THE TASK » Would you copy all lines in the data that contain the word "Монтажник"?

--- DATA SUPPLIED ---

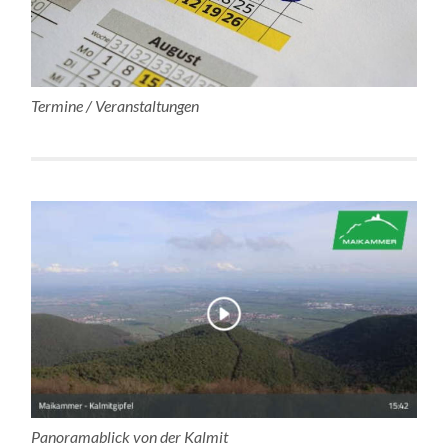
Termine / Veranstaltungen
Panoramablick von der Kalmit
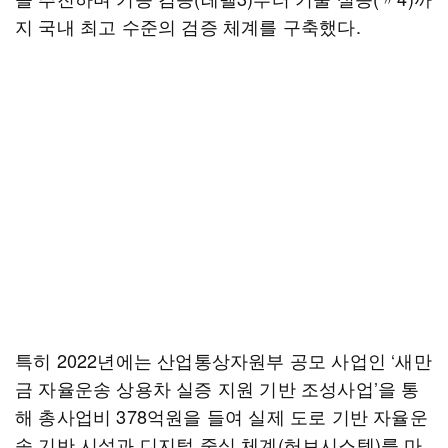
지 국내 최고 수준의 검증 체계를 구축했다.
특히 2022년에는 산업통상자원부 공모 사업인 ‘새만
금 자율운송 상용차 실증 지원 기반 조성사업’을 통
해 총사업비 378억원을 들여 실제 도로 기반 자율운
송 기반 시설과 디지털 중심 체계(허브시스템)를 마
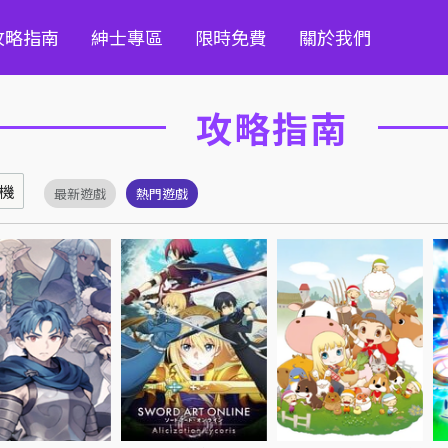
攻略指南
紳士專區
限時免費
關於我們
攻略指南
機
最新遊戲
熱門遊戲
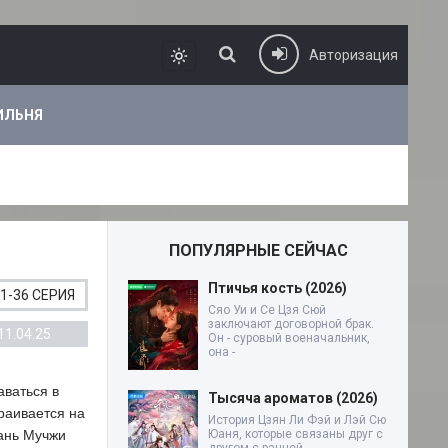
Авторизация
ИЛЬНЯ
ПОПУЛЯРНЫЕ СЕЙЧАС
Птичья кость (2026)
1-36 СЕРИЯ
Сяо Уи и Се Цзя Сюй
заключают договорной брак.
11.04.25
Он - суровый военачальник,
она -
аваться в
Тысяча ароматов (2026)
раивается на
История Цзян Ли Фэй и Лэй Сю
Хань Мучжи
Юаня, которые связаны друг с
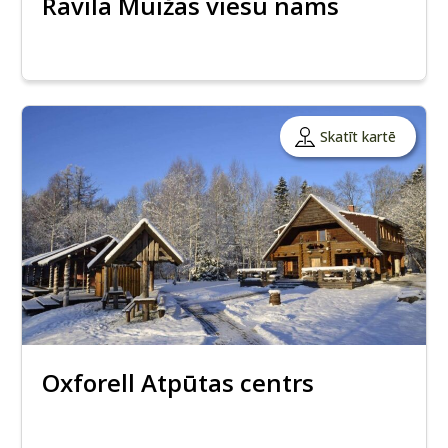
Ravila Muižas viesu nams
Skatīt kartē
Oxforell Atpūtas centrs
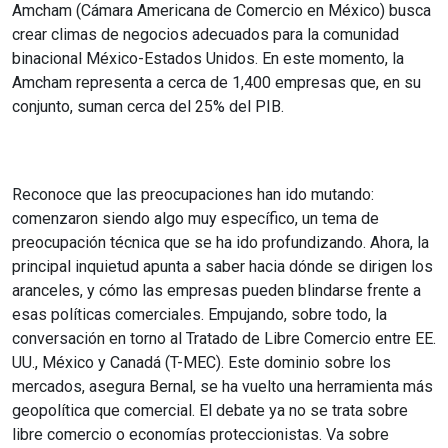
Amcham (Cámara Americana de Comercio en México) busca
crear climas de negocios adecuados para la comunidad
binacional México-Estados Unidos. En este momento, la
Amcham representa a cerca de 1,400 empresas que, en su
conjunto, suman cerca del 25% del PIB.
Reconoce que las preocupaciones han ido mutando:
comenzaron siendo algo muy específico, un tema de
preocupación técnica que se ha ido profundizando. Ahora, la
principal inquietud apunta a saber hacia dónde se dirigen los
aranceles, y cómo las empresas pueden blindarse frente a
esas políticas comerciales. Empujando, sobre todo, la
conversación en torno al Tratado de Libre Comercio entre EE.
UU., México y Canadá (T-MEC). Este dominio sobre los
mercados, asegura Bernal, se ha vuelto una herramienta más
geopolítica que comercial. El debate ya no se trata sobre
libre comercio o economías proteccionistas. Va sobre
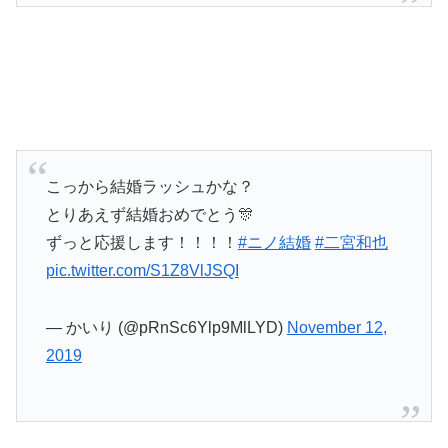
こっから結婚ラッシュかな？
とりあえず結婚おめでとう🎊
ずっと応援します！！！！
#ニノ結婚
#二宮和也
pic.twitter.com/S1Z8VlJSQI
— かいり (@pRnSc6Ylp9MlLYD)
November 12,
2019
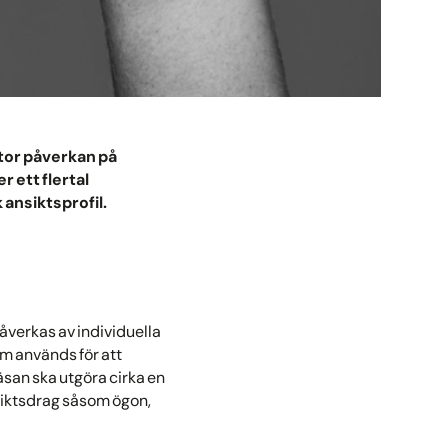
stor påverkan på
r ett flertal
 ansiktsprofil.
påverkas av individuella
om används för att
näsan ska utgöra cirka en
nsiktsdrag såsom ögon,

---
--- DATA SUPPLIED ---

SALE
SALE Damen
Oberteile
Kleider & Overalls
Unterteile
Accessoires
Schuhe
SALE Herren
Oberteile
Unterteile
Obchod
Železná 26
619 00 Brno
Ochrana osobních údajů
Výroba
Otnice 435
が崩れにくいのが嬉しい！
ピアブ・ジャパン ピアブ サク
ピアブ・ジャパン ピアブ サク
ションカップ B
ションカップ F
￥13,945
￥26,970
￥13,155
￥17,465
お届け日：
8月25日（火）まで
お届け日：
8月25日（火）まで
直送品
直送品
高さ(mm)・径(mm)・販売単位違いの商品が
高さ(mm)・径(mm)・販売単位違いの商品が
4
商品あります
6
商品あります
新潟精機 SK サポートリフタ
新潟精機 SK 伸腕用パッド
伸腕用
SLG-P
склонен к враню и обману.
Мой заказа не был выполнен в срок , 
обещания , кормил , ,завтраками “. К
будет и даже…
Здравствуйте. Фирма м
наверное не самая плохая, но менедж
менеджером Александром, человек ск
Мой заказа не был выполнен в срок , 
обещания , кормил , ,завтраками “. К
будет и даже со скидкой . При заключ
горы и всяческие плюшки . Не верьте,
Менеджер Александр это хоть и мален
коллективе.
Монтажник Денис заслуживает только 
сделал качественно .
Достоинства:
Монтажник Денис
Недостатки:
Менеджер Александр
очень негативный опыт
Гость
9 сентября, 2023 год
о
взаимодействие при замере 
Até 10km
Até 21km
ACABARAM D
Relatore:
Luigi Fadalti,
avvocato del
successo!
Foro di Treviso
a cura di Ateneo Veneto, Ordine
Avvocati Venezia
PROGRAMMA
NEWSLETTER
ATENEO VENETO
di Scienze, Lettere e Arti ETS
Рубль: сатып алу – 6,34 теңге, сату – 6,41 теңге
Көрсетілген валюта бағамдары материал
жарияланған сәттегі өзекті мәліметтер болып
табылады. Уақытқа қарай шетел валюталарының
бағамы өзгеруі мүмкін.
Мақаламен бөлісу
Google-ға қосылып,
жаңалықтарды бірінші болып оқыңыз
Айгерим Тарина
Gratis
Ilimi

---

SOLUTION TO THIS TASK »
Монтажник Денис заслуживает только 
Монтажник Денис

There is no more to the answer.